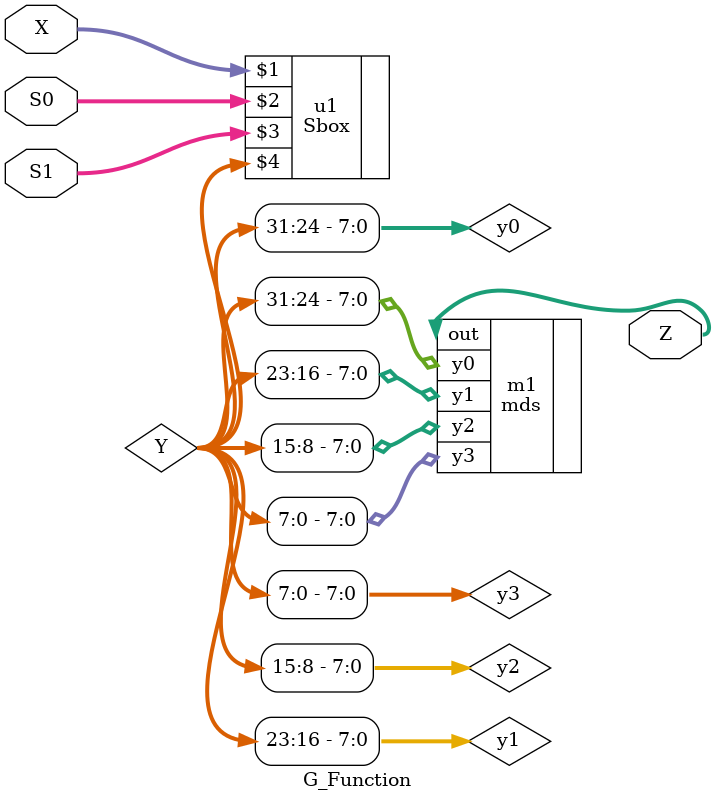
<source format=v>
`timescale 1ns / 1ps


module G_Function(X,S0,S1,Z);
    input [31:0] X,S0,S1;
    output [31:0] Z;
    wire[31:0] Y;
    wire [7:0] y0,y1,y2,y3;
    
    
    Sbox u1 (X,S0,S1,Y);
    assign {y0,y1,y2,y3}=Y;
    
    
    mds m1 (.y0(y0),.y1(y1),.y2(y2),.y3(y3),.out(Z));
endmodule

</source>
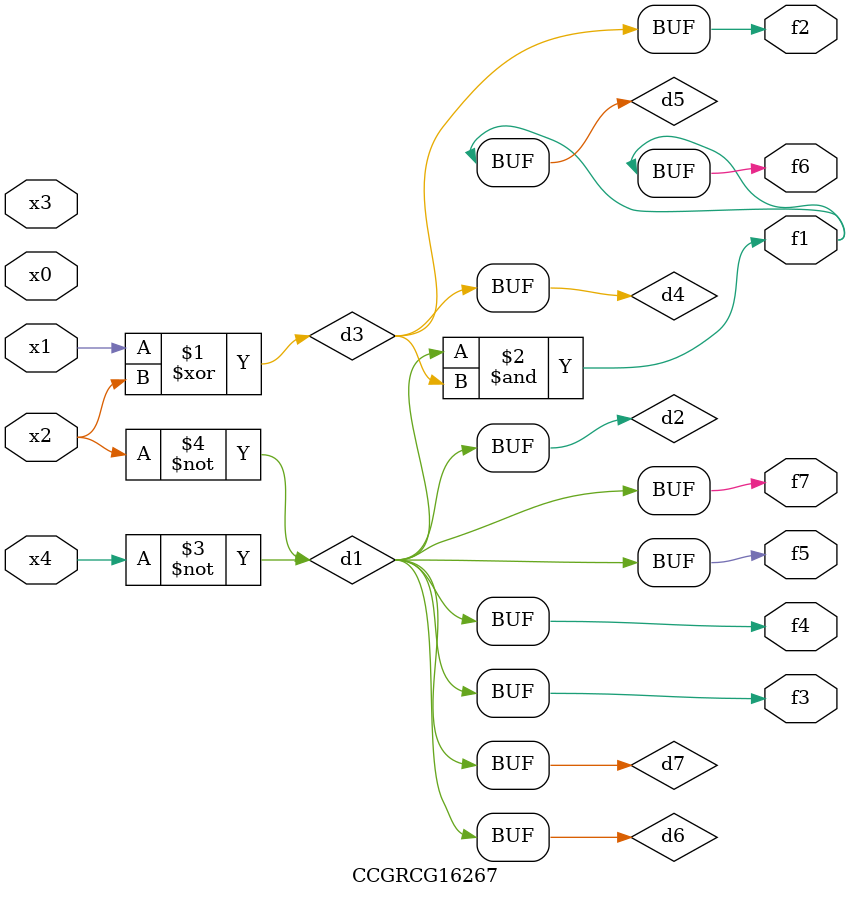
<source format=v>
module CCGRCG16267(
	input x0, x1, x2, x3, x4,
	output f1, f2, f3, f4, f5, f6, f7
);

	wire d1, d2, d3, d4, d5, d6, d7;

	not (d1, x4);
	not (d2, x2);
	xor (d3, x1, x2);
	buf (d4, d3);
	and (d5, d1, d3);
	buf (d6, d1, d2);
	buf (d7, d2);
	assign f1 = d5;
	assign f2 = d4;
	assign f3 = d7;
	assign f4 = d7;
	assign f5 = d7;
	assign f6 = d5;
	assign f7 = d7;
endmodule

</source>
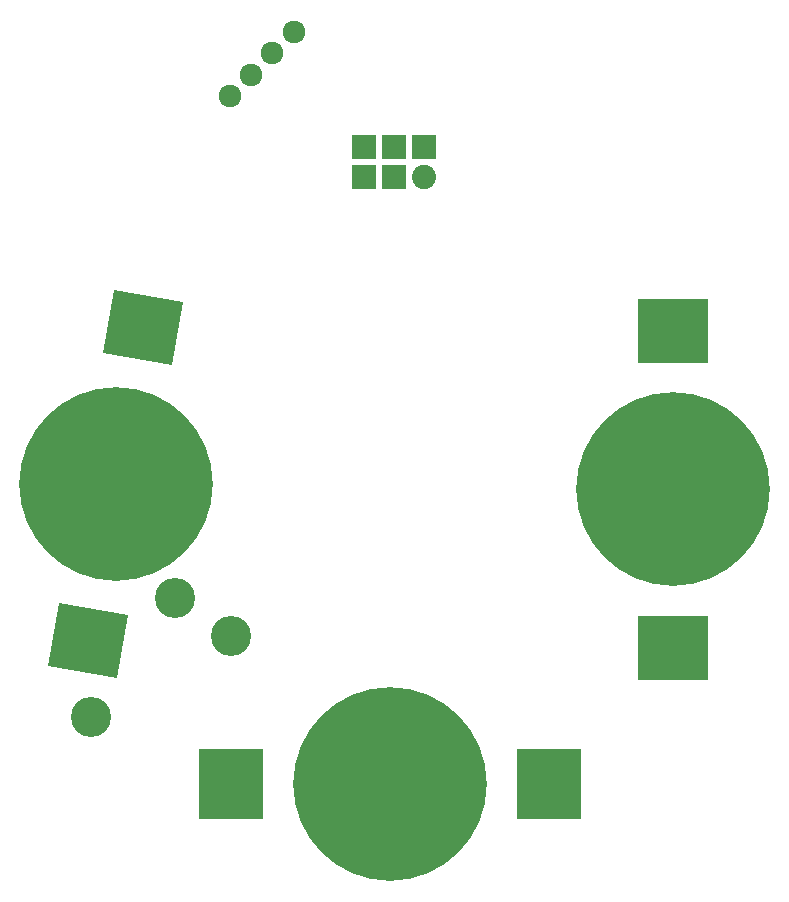
<source format=gbs>
G04 #@! TF.FileFunction,Soldermask,Bot*
%FSLAX46Y46*%
G04 Gerber Fmt 4.6, Leading zero omitted, Abs format (unit mm)*
G04 Created by KiCad (PCBNEW 4.0.7-e2-6376~58~ubuntu16.04.1) date Tue Oct 31 02:22:27 2017*
%MOMM*%
%LPD*%
G01*
G04 APERTURE LIST*
%ADD10C,0.100000*%
%ADD11C,16.400000*%
%ADD12R,5.900000X5.400000*%
%ADD13R,5.400000X5.900000*%
%ADD14C,3.400000*%
%ADD15R,2.051000X2.051000*%
%ADD16C,2.051000*%
%ADD17C,1.924000*%
G04 APERTURE END LIST*
D10*
G36*
X-23653322Y21617367D02*
X-17842956Y20592843D01*
X-18780656Y15274881D01*
X-24591022Y16299405D01*
X-23653322Y21617367D01*
X-23653322Y21617367D01*
G37*
D11*
X-23552557Y5200460D03*
D10*
G36*
X-28324458Y-4873961D02*
X-22514092Y-5898485D01*
X-23451792Y-11216447D01*
X-29262158Y-10191923D01*
X-28324458Y-4873961D01*
X-28324458Y-4873961D01*
G37*
D12*
X23672443Y-8684540D03*
D11*
X23672443Y4765460D03*
D12*
X23672443Y18215460D03*
D13*
X-13775000Y-20150000D03*
D11*
X-325000Y-20150000D03*
D13*
X13125000Y-20150000D03*
D14*
X-25609485Y-14515000D03*
X-13744936Y-7665000D03*
X-18510000Y-4411668D03*
D15*
X2515000Y33745000D03*
X-25000Y33745000D03*
X-2565000Y33745000D03*
D16*
X2515000Y31205000D03*
D15*
X-25000Y31205000D03*
X-2565000Y31205000D03*
D17*
X-8491937Y43475556D03*
X-10287986Y41679504D03*
X-12084038Y39883453D03*
X-13880090Y38087403D03*
M02*

</source>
^^^^
The expected output is the whole listing, word for word, minus its pictures.

<source format=v>
`timescale 1ns / 1ps


module G_Function(X,S0,S1,Z);
    input [31:0] X,S0,S1;
    output [31:0] Z;
    wire[31:0] Y;
    wire [7:0] y0,y1,y2,y3;
    
    
    Sbox u1 (X,S0,S1,Y);
    assign {y0,y1,y2,y3}=Y;
    
    
    mds m1 (.y0(y0),.y1(y1),.y2(y2),.y3(y3),.out(Z));
endmodule

</source>
<source format=v>
module CCGRCG16267(
	input x0, x1, x2, x3, x4,
	output f1, f2, f3, f4, f5, f6, f7
);

	wire d1, d2, d3, d4, d5, d6, d7;

	not (d1, x4);
	not (d2, x2);
	xor (d3, x1, x2);
	buf (d4, d3);
	and (d5, d1, d3);
	buf (d6, d1, d2);
	buf (d7, d2);
	assign f1 = d5;
	assign f2 = d4;
	assign f3 = d7;
	assign f4 = d7;
	assign f5 = d7;
	assign f6 = d5;
	assign f7 = d7;
endmodule

</source>
<source format=gbs>
G04 #@! TF.FileFunction,Soldermask,Bot*
%FSLAX46Y46*%
G04 Gerber Fmt 4.6, Leading zero omitted, Abs format (unit mm)*
G04 Created by KiCad (PCBNEW 4.0.7-e2-6376~58~ubuntu16.04.1) date Tue Oct 31 02:22:27 2017*
%MOMM*%
%LPD*%
G01*
G04 APERTURE LIST*
%ADD10C,0.100000*%
%ADD11C,16.400000*%
%ADD12R,5.900000X5.400000*%
%ADD13R,5.400000X5.900000*%
%ADD14C,3.400000*%
%ADD15R,2.051000X2.051000*%
%ADD16C,2.051000*%
%ADD17C,1.924000*%
G04 APERTURE END LIST*
D10*
G36*
X-23653322Y21617367D02*
X-17842956Y20592843D01*
X-18780656Y15274881D01*
X-24591022Y16299405D01*
X-23653322Y21617367D01*
X-23653322Y21617367D01*
G37*
D11*
X-23552557Y5200460D03*
D10*
G36*
X-28324458Y-4873961D02*
X-22514092Y-5898485D01*
X-23451792Y-11216447D01*
X-29262158Y-10191923D01*
X-28324458Y-4873961D01*
X-28324458Y-4873961D01*
G37*
D12*
X23672443Y-8684540D03*
D11*
X23672443Y4765460D03*
D12*
X23672443Y18215460D03*
D13*
X-13775000Y-20150000D03*
D11*
X-325000Y-20150000D03*
D13*
X13125000Y-20150000D03*
D14*
X-25609485Y-14515000D03*
X-13744936Y-7665000D03*
X-18510000Y-4411668D03*
D15*
X2515000Y33745000D03*
X-25000Y33745000D03*
X-2565000Y33745000D03*
D16*
X2515000Y31205000D03*
D15*
X-25000Y31205000D03*
X-2565000Y31205000D03*
D17*
X-8491937Y43475556D03*
X-10287986Y41679504D03*
X-12084038Y39883453D03*
X-13880090Y38087403D03*
M02*

</source>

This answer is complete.